▶ [Problem details] When you restate the data, keep every word as it is and drop the images.

▶ [Page images and extracted text]
════
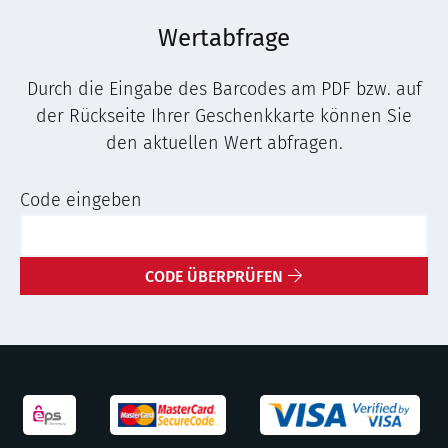
Wertabfrage
Durch die Eingabe des Barcodes am PDF bzw. auf
der Rückseite Ihrer Geschenkkarte können Sie
den aktuellen Wert abfragen.
Code eingeben
CODE ÜBERPRÜFEN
════
▶ [Completed exercise]
Wertabfrage
Durch die Eingabe des Barcodes am PDF bzw. auf
der Rückseite Ihrer Geschenkkarte können Sie
den aktuellen Wert abfragen.
Code eingeben
CODE ÜBERPRÜFEN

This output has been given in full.